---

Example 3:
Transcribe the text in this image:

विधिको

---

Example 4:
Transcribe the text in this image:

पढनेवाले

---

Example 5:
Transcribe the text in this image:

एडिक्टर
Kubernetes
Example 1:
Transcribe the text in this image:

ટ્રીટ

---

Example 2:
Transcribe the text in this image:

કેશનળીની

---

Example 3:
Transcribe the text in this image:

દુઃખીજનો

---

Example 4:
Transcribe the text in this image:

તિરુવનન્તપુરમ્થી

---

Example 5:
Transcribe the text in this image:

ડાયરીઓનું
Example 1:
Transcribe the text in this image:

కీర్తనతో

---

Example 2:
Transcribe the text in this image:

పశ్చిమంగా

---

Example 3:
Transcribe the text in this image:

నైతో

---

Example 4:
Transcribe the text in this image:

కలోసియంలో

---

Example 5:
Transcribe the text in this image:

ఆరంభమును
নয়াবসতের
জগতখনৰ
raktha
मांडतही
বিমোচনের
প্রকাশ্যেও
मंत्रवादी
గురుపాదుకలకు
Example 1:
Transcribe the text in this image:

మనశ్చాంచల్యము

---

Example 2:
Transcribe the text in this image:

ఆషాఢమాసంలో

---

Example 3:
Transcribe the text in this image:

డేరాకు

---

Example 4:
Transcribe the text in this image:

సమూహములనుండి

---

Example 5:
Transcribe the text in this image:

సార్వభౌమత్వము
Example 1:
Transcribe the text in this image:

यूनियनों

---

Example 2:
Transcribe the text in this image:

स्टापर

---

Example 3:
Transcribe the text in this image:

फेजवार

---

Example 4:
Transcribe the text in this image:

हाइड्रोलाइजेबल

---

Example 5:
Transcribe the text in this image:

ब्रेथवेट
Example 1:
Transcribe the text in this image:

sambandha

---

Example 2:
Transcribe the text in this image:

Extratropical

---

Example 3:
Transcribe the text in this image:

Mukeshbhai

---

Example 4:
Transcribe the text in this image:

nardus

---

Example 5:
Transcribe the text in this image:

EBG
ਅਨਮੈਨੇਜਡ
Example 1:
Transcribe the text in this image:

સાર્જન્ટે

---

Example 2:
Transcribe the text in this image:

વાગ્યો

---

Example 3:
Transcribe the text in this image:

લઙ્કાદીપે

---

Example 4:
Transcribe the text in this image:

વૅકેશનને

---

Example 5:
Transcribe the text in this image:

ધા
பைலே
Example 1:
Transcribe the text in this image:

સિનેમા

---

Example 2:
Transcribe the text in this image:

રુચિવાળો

Problem description » An exact copy of the listing is what's needed here.

Exercise result »
---

Example 3:
Transcribe the text in this image:

विधिको

---

Example 4:
Transcribe the text in this image:

पढनेवाले

---

Example 5:
Transcribe the text in this image:

एडिक्टर
Kubernetes
Example 1:
Transcribe the text in this image:

ટ્રીટ

---

Example 2:
Transcribe the text in this image:

કેશનળીની

---

Example 3:
Transcribe the text in this image:

દુઃખીજનો

---

Example 4:
Transcribe the text in this image:

તિરુવનન્તપુરમ્થી

---

Example 5:
Transcribe the text in this image:

ડાયરીઓનું
Example 1:
Transcribe the text in this image:

కీర్తనతో

---

Example 2:
Transcribe the text in this image:

పశ్చిమంగా

---

Example 3:
Transcribe the text in this image:

నైతో

---

Example 4:
Transcribe the text in this image:

కలోసియంలో

---

Example 5:
Transcribe the text in this image:

ఆరంభమును
নয়াবসতের
জগতখনৰ
raktha
मांडतही
বিমোচনের
প্রকাশ্যেও
मंत्रवादी
గురుపాదుకలకు
Example 1:
Transcribe the text in this image:

మనశ్చాంచల్యము

---

Example 2:
Transcribe the text in this image:

ఆషాఢమాసంలో

---

Example 3:
Transcribe the text in this image:

డేరాకు

---

Example 4:
Transcribe the text in this image:

సమూహములనుండి

---

Example 5:
Transcribe the text in this image:

సార్వభౌమత్వము
Example 1:
Transcribe the text in this image:

यूनियनों

---

Example 2:
Transcribe the text in this image:

स्टापर

---

Example 3:
Transcribe the text in this image:

फेजवार

---

Example 4:
Transcribe the text in this image:

हाइड्रोलाइजेबल

---

Example 5:
Transcribe the text in this image:

ब्रेथवेट
Example 1:
Transcribe the text in this image:

sambandha

---

Example 2:
Transcribe the text in this image:

Extratropical

---

Example 3:
Transcribe the text in this image:

Mukeshbhai

---

Example 4:
Transcribe the text in this image:

nardus

---

Example 5:
Transcribe the text in this image:

EBG
ਅਨਮੈਨੇਜਡ
Example 1:
Transcribe the text in this image:

સાર્જન્ટે

---

Example 2:
Transcribe the text in this image:

વાગ્યો

---

Example 3:
Transcribe the text in this image:

લઙ્કાદીપે

---

Example 4:
Transcribe the text in this image:

વૅકેશનને

---

Example 5:
Transcribe the text in this image:

ધા
பைலே
Example 1:
Transcribe the text in this image:

સિનેમા

---

Example 2:
Transcribe the text in this image:

રુચિવાળો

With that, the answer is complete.